* [Dataset content]
-- BEGIN --

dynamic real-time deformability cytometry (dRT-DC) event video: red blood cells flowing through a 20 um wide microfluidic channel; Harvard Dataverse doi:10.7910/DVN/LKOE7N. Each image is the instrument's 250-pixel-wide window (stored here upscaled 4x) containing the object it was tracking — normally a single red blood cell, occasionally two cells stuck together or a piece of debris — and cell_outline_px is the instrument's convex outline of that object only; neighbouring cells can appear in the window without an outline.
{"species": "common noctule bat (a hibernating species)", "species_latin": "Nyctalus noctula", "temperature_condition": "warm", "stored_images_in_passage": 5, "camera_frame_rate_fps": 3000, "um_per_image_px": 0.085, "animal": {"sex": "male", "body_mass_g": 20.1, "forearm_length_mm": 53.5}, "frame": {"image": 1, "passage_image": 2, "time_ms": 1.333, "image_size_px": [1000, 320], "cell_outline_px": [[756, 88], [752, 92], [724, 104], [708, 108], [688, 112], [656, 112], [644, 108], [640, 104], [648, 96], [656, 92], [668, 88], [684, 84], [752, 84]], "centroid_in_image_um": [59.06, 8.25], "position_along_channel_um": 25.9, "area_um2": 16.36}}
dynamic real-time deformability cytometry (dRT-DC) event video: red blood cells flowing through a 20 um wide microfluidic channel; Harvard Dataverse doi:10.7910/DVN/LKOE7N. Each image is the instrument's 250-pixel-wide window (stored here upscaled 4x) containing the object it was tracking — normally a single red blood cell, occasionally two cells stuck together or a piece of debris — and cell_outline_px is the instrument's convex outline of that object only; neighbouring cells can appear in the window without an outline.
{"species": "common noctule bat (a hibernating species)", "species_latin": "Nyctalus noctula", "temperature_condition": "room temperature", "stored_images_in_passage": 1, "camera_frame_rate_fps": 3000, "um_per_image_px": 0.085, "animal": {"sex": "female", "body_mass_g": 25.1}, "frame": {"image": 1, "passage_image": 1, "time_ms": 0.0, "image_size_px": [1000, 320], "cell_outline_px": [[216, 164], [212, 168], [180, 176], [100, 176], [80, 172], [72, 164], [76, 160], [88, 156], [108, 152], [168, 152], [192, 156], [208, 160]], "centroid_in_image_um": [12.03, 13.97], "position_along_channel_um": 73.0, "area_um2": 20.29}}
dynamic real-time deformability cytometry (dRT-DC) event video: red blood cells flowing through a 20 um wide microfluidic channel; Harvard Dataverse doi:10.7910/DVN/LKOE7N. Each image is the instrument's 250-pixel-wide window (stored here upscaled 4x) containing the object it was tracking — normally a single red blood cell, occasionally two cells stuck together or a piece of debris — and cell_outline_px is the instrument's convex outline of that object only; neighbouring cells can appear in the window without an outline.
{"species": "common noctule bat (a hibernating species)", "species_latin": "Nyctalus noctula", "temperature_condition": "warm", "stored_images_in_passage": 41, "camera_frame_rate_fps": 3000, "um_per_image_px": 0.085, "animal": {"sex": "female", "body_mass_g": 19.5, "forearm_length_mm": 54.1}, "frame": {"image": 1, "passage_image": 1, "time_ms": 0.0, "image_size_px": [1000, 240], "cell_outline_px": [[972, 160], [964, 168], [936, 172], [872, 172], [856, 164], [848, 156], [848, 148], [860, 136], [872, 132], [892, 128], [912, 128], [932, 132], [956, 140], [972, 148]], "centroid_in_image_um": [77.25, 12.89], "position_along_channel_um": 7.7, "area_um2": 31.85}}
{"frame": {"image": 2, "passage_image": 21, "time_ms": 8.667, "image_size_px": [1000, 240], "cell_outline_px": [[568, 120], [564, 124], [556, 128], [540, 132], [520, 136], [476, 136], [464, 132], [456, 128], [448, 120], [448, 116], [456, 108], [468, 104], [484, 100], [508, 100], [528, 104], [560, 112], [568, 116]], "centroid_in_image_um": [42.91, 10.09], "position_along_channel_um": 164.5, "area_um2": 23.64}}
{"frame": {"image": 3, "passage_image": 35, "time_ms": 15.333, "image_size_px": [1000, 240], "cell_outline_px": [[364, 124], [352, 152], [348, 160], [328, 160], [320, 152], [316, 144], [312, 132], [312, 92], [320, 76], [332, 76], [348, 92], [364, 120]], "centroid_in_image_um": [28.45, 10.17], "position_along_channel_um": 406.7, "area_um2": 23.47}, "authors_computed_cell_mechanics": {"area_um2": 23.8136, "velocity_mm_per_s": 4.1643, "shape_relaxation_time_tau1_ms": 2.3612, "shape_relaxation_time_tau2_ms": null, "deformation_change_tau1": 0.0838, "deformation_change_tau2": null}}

-- END --

* [Work to be completed] Reproduce the entire listing word for word.

* [Solution to this exercise]
dynamic real-time deformability cytometry (dRT-DC) event video: red blood cells flowing through a 20 um wide microfluidic channel; Harvard Dataverse doi:10.7910/DVN/LKOE7N. Each image is the instrument's 250-pixel-wide window (stored here upscaled 4x) containing the object it was tracking — normally a single red blood cell, occasionally two cells stuck together or a piece of debris — and cell_outline_px is the instrument's convex outline of that object only; neighbouring cells can appear in the window without an outline.
{"species": "common noctule bat (a hibernating species)", "species_latin": "Nyctalus noctula", "temperature_condition": "warm", "stored_images_in_passage": 5, "camera_frame_rate_fps": 3000, "um_per_image_px": 0.085, "animal": {"sex": "male", "body_mass_g": 20.1, "forearm_length_mm": 53.5}, "frame": {"image": 1, "passage_image": 2, "time_ms": 1.333, "image_size_px": [1000, 320], "cell_outline_px": [[756, 88], [752, 92], [724, 104], [708, 108], [688, 112], [656, 112], [644, 108], [640, 104], [648, 96], [656, 92], [668, 88], [684, 84], [752, 84]], "centroid_in_image_um": [59.06, 8.25], "position_along_channel_um": 25.9, "area_um2": 16.36}}
dynamic real-time deformability cytometry (dRT-DC) event video: red blood cells flowing through a 20 um wide microfluidic channel; Harvard Dataverse doi:10.7910/DVN/LKOE7N. Each image is the instrument's 250-pixel-wide window (stored here upscaled 4x) containing the object it was tracking — normally a single red blood cell, occasionally two cells stuck together or a piece of debris — and cell_outline_px is the instrument's convex outline of that object only; neighbouring cells can appear in the window without an outline.
{"species": "common noctule bat (a hibernating species)", "species_latin": "Nyctalus noctula", "temperature_condition": "room temperature", "stored_images_in_passage": 1, "camera_frame_rate_fps": 3000, "um_per_image_px": 0.085, "animal": {"sex": "female", "body_mass_g": 25.1}, "frame": {"image": 1, "passage_image": 1, "time_ms": 0.0, "image_size_px": [1000, 320], "cell_outline_px": [[216, 164], [212, 168], [180, 176], [100, 176], [80, 172], [72, 164], [76, 160], [88, 156], [108, 152], [168, 152], [192, 156], [208, 160]], "centroid_in_image_um": [12.03, 13.97], "position_along_channel_um": 73.0, "area_um2": 20.29}}
dynamic real-time deformability cytometry (dRT-DC) event video: red blood cells flowing through a 20 um wide microfluidic channel; Harvard Dataverse doi:10.7910/DVN/LKOE7N. Each image is the instrument's 250-pixel-wide window (stored here upscaled 4x) containing the object it was tracking — normally a single red blood cell, occasionally two cells stuck together or a piece of debris — and cell_outline_px is the instrument's convex outline of that object only; neighbouring cells can appear in the window without an outline.
{"species": "common noctule bat (a hibernating species)", "species_latin": "Nyctalus noctula", "temperature_condition": "warm", "stored_images_in_passage": 41, "camera_frame_rate_fps": 3000, "um_per_image_px": 0.085, "animal": {"sex": "female", "body_mass_g": 19.5, "forearm_length_mm": 54.1}, "frame": {"image": 1, "passage_image": 1, "time_ms": 0.0, "image_size_px": [1000, 240], "cell_outline_px": [[972, 160], [964, 168], [936, 172], [872, 172], [856, 164], [848, 156], [848, 148], [860, 136], [872, 132], [892, 128], [912, 128], [932, 132], [956, 140], [972, 148]], "centroid_in_image_um": [77.25, 12.89], "position_along_channel_um": 7.7, "area_um2": 31.85}}
{"frame": {"image": 2, "passage_image": 21, "time_ms": 8.667, "image_size_px": [1000, 240], "cell_outline_px": [[568, 120], [564, 124], [556, 128], [540, 132], [520, 136], [476, 136], [464, 132], [456, 128], [448, 120], [448, 116], [456, 108], [468, 104], [484, 100], [508, 100], [528, 104], [560, 112], [568, 116]], "centroid_in_image_um": [42.91, 10.09], "position_along_channel_um": 164.5, "area_um2": 23.64}}
{"frame": {"image": 3, "passage_image": 35, "time_ms": 15.333, "image_size_px": [1000, 240], "cell_outline_px": [[364, 124], [352, 152], [348, 160], [328, 160], [320, 152], [316, 144], [312, 132], [312, 92], [320, 76], [332, 76], [348, 92], [364, 120]], "centroid_in_image_um": [28.45, 10.17], "position_along_channel_um": 406.7, "area_um2": 23.47}, "authors_computed_cell_mechanics": {"area_um2": 23.8136, "velocity_mm_per_s": 4.1643, "shape_relaxation_time_tau1_ms": 2.3612, "shape_relaxation_time_tau2_ms": null, "deformation_change_tau1": 0.0838, "deformation_change_tau2": null}}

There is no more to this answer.